Example burst buffer resource specification
In this example, we'll assume that we don't need a GPU and choose acm-048
.
#!/bin/bash
#SBATCH --account=data-machine # Run under the data machine buy-in
#SBATCH --nodelist=acm-048 # Restrict to a specific data machine node
#SBATCH --nodes=1 # Reserve only one node
#SBATCH --time=4:00:00 # Reserve for four hours (or your desired amount of time)
#SBATCH --memory=256GB # Set to your desired amount of memory
#SBATCH --cpus-per-task=128 # Set to your desired number of CPUs
#BB source=/mnt/home/<username>/important/data/here
Using the local data
SLURM sets an environment variable BB_DATA
with the location of your data on
the local NVME storage. Use this directory to access your data with less
latency than the home, research, or scratch space where it originally came
from.
Saving data written to local storage
Usually, if you edit data on local storage, your changes will be lost after the
job ends. However, if you add the specification resync=true
to the #BB
line
in your submission script, that data will be copied to the location it was
originally taken from after the job ends.
Example:
#!/bin/bash
#SBATCH --account=data-machine # Run under the data machine buy-in
#SBATCH --nodelist=acm-048 # Restrict to a specific data machine node
#SBATCH --nodes=1 # Reserve only one node
#SBATCH --time=4:00:00 # Reserve for four hours (or your desired amount of time)

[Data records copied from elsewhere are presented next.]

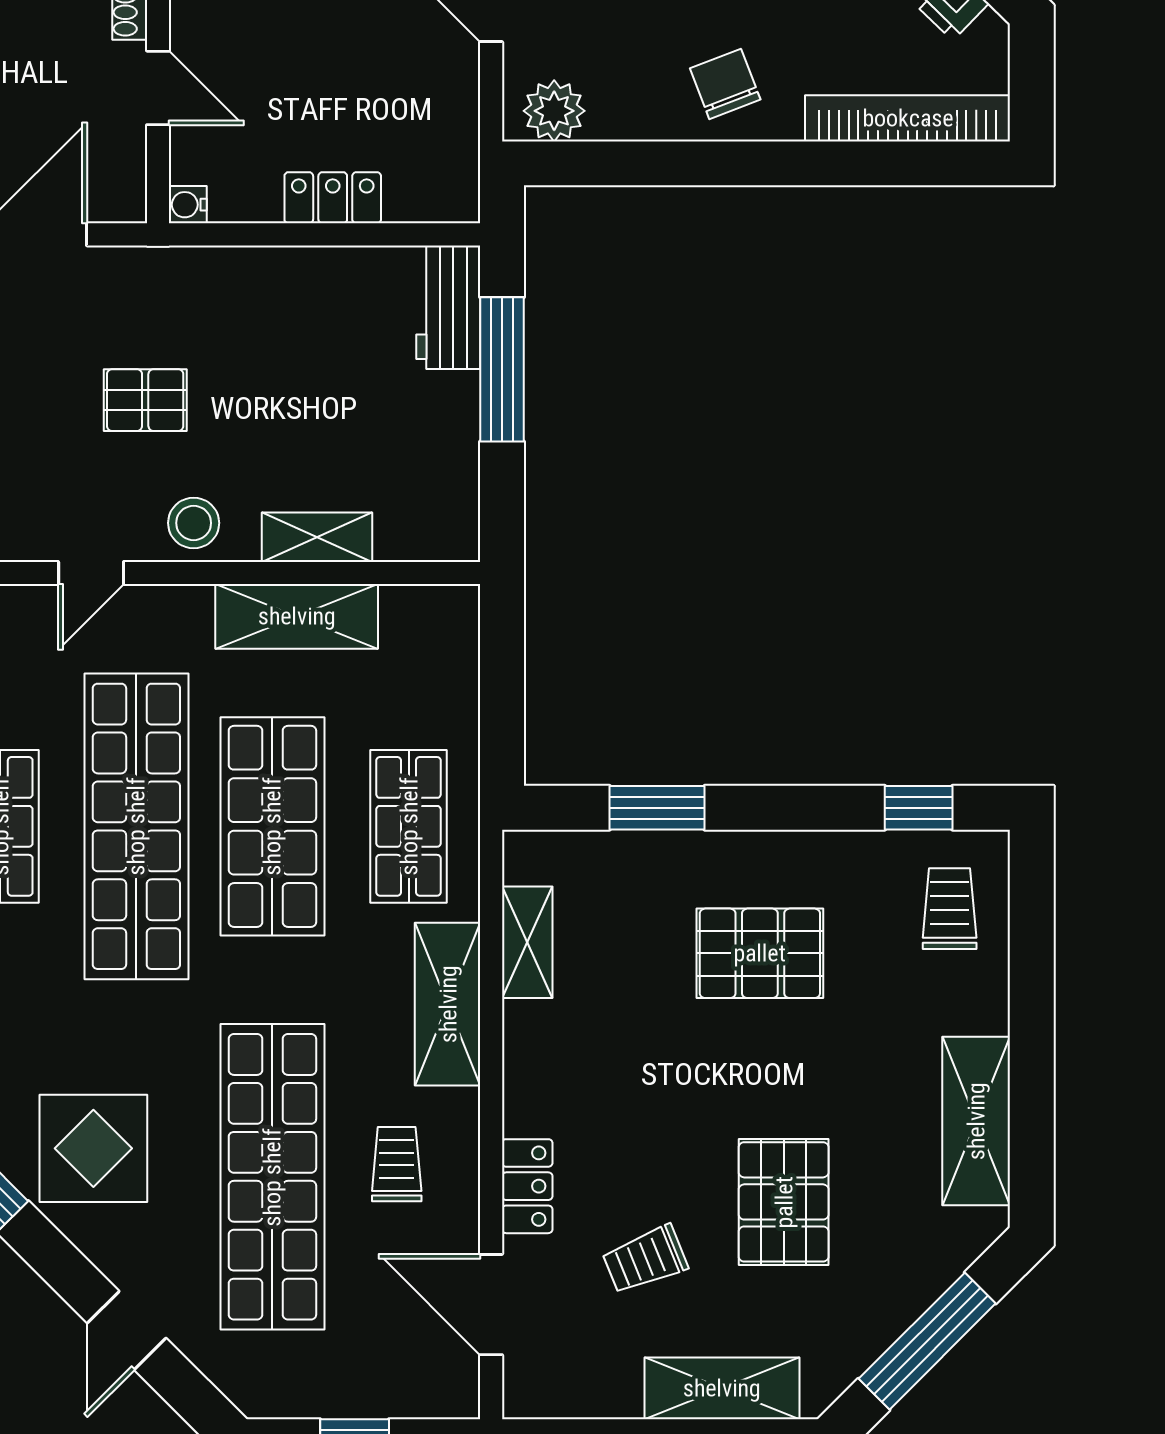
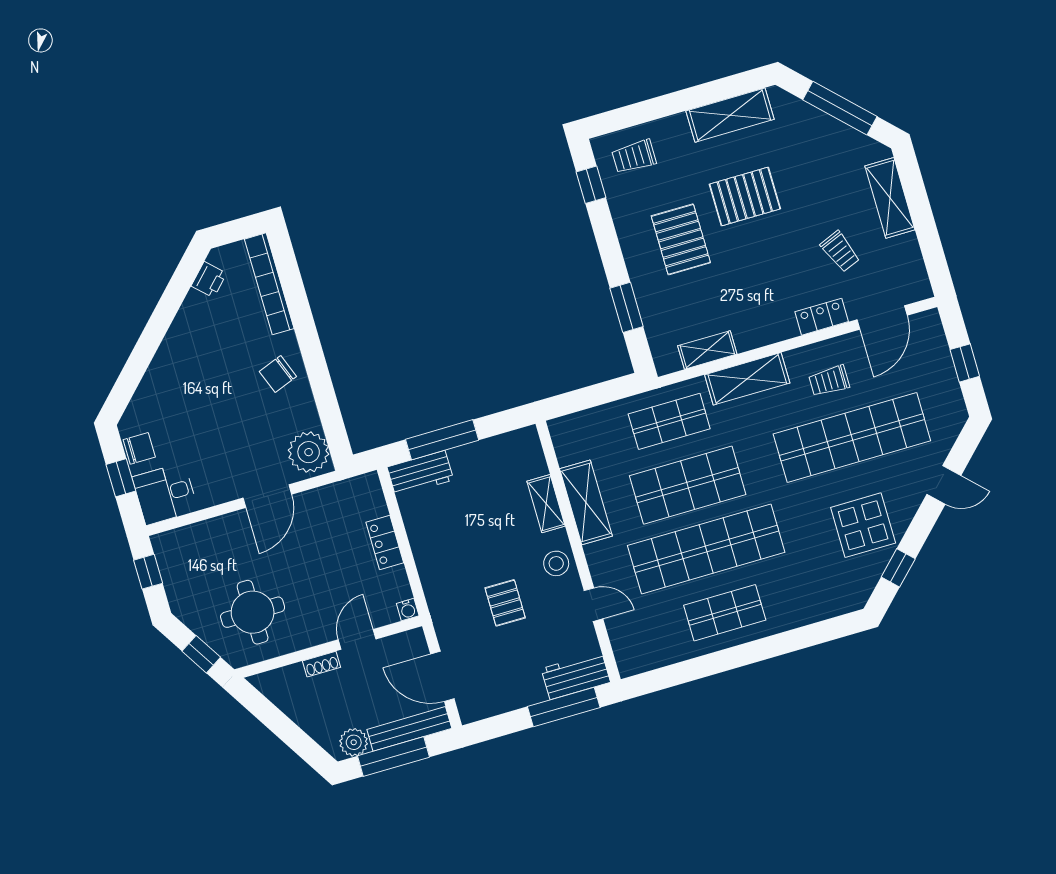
plant: (554, 111) -> (309, 452), width x1.36, depth x1.36
pallet: (784, 1202) -> (745, 196), moved

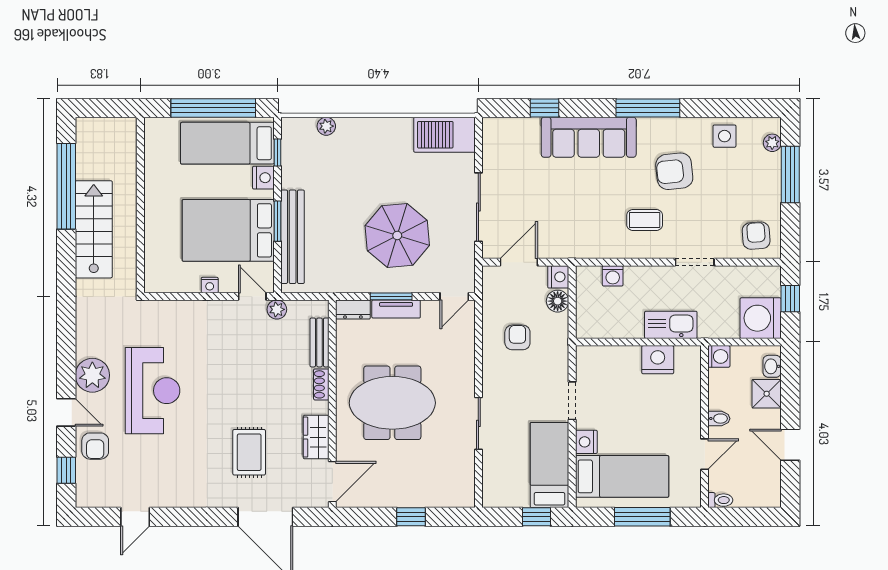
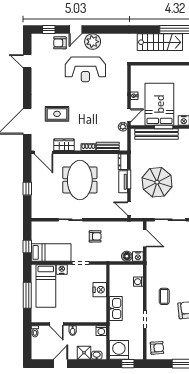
armchair: (517, 337) -> (95, 236), moved
nightstand: (658, 360) -> (100, 290), moved

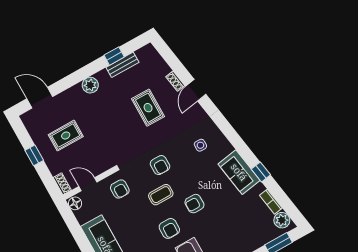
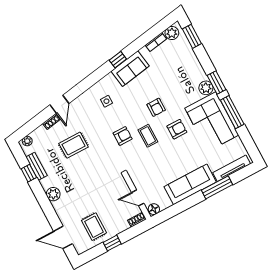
plant: (152, 53) -> (27, 141), added
door: (196, 90) -> (59, 104), hinge flipped
door: (40, 98) -> (63, 237), hinge flipped
rug: (66, 136) -> (94, 227), moved
window: (261, 172) -> (118, 60), moved
door: (88, 184) -> (138, 198), hinge flipped
armchair: (120, 189) -> (142, 171), removed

#SBATCH --memory=256GB # Set to your desired amount of memory
#SBATCH --cpus-per-task=128 # Set to your desired number of CPUs
#BB source=/mnt/home/<username>/important/data/here resync=true
Debugging burst buffer issues
To check on the status of your submitted jobs, use the command
squeue --me
The NODELIST(REASON)
column of the output may give information relevant to
burst buffer steps, e.g.,
JOBID PARTITION NAME USER STATE TIME TIME_LIMI NODES NODELIST(REASON)

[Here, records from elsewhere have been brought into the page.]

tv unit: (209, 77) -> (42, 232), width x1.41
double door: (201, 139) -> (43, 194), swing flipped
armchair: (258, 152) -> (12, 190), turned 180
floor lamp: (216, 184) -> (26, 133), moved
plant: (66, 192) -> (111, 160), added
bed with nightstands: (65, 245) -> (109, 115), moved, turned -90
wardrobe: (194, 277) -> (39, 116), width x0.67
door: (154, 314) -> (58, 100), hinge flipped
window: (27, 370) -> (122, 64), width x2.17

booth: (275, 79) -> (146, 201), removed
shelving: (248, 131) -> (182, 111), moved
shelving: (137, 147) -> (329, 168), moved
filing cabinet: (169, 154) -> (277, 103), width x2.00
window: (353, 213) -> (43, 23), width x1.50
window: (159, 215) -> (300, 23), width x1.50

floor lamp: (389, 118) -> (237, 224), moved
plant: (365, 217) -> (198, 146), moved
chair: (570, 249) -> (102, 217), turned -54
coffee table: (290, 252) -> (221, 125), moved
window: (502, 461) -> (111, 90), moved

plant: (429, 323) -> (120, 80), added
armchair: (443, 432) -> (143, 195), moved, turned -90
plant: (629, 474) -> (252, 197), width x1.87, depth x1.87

24411390 data-mach data_mac grosscra PENDING 0:00 1:00:00 1 (BurstBufferResources)
24411197 data-mach data_mac grosscra PENDING 0:00 1:00:00 1 (burst_buffer/lua: slurm_bb_data_in: )

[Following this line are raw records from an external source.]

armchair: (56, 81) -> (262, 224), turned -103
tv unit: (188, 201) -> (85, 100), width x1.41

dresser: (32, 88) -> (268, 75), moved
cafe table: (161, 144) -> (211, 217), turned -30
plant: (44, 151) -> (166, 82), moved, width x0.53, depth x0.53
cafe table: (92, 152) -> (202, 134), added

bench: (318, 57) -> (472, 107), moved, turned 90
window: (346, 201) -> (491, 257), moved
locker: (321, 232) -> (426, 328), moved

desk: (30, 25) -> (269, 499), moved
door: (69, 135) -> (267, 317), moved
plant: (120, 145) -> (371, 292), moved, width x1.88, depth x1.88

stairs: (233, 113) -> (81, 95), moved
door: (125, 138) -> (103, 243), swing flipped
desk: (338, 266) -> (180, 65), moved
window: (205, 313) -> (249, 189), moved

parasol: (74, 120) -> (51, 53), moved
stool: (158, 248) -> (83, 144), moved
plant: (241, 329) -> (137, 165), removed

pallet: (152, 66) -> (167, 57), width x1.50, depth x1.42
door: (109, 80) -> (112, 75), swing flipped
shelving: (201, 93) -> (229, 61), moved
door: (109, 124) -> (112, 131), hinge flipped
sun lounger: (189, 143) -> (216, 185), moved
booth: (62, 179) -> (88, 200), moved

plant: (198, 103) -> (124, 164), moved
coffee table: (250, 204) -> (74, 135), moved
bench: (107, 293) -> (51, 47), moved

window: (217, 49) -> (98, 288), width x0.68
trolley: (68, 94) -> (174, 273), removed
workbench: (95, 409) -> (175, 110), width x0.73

A job with the BurstBufferResources
reason is waiting for a node to run on
and begin transferring resources. In the example above, a job is running the
slurm_bb_data_in
, i.e., it is transferring the data to the node.
For more information or if there are problems with the burst buffer specification, use the command
scontrol show job <jobid>
For example, running scontrol show job 24411197
while the job above was transferring data, the output ends with
...
BurstBuffer=#BB source=/mnt/home/grosscra/scripts
BurstBufferState=staging-in
...
Often the Comment
field in the scontrol show job <jobid>
output can give helpful burst buffer information.